» Instruções da tarefa:
Reproduza o trecho da coluna sobre a Flórida que se inicia nas palavras "Moradores da região" e se encerra em "há nove anos.", substituindo "Iraque" por "Afeganistão".

━━━ Bloco de texto ━━━

Moradores da região colam nos carros adesivos com dizeres discretos, como W/2004 em vez dos mais comuns Bush/Cheney de outras regiões do país

A Flórida é dividida entre o norte republicano, como os Estados vizinhos, o centro "ao centro" e o Sul multicultural e "liberal" de Miami e dos latinos



SÉRGIO DÁVILA
EM TALLAHASSEE (FLÓRIDA)

É hoje. E, por que é hoje, os eleitores que encontro ao longo da Interestadual 10 têm perguntas.
Brian Colt quer saber por que que "nós" (os americanos) não mandamos mais "gente" (soldados) ao Iraque, assim "eles" (os insurgentes) param de atacar. Quer saber também por que os "alphabet channels" (ABC, CBS e NBC, as três principais emissoras de TV aberta, geralmente acusadas pelos conservadores de terem viés "liberal" -esquerdista no jargão político dos EUA) não noticiaram que Saddam Hussein participou do atentado terrorista de Oklahoma City, há nove anos.
Brian Colt vota em George W. Bush. Brian Colt é a Flórida.
Quatro anos depois, o Estado-problema se prepara para voltar às urnas. Esta coluna finalmente adentra o último Estado da viagem (embora ainda não ao destino final, a última cidade, que é West Palm Beach, mais ao sudeste). A primeira constatação: a Flórida, na verdade, são três. O norte é afinado politicamente com seus vizinhos do Sul Profundo (Louisiana, Mississippi e Alabama), religiosamente com o chamado Cinturão Bíblico e no geral com os republicanos, cujo personagem mais comum é gente como o eleitor Brian Colt.

━━━ Informações ━━━

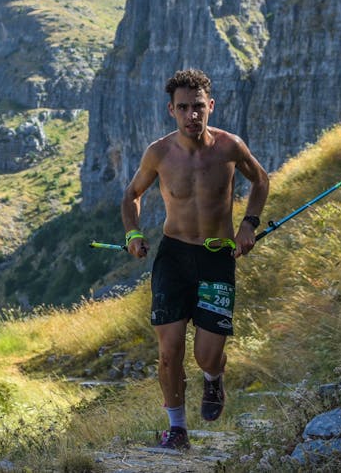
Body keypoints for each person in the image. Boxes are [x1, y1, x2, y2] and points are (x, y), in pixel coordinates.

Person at [121, 68, 269, 451]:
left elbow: (261, 180)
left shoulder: (230, 147)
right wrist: (134, 234)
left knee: (206, 356)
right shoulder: (159, 153)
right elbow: (130, 196)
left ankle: (213, 378)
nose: (192, 115)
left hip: (217, 258)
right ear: (171, 110)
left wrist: (249, 224)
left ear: (211, 106)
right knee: (169, 353)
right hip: (173, 257)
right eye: (183, 107)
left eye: (198, 107)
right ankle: (177, 430)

━━━

» Resultado abaixo:
Moradores da região colam nos carros adesivos com dizeres discretos, como W/2004 em vez dos mais comuns Bush/Cheney de outras regiões do país

A Flórida é dividida entre o norte republicano, como os Estados vizinhos, o centro "ao centro" e o Sul multicultural e "liberal" de Miami e dos latinos



SÉRGIO DÁVILA
EM TALLAHASSEE (FLÓRIDA)

É hoje. E, por que é hoje, os eleitores que encontro ao longo da Interestadual 10 têm perguntas.
Brian Colt quer saber por que que "nós" (os americanos) não mandamos mais "gente" (soldados) ao Afeganistão, assim "eles" (os insurgentes) param de atacar. Quer saber também por que os "alphabet channels" (ABC, CBS e NBC, as três principais emissoras de TV aberta, geralmente acusadas pelos conservadores de terem viés "liberal" -esquerdista no jargão político dos EUA) não noticiaram que Saddam Hussein participou do atentado terrorista de Oklahoma City, há nove anos.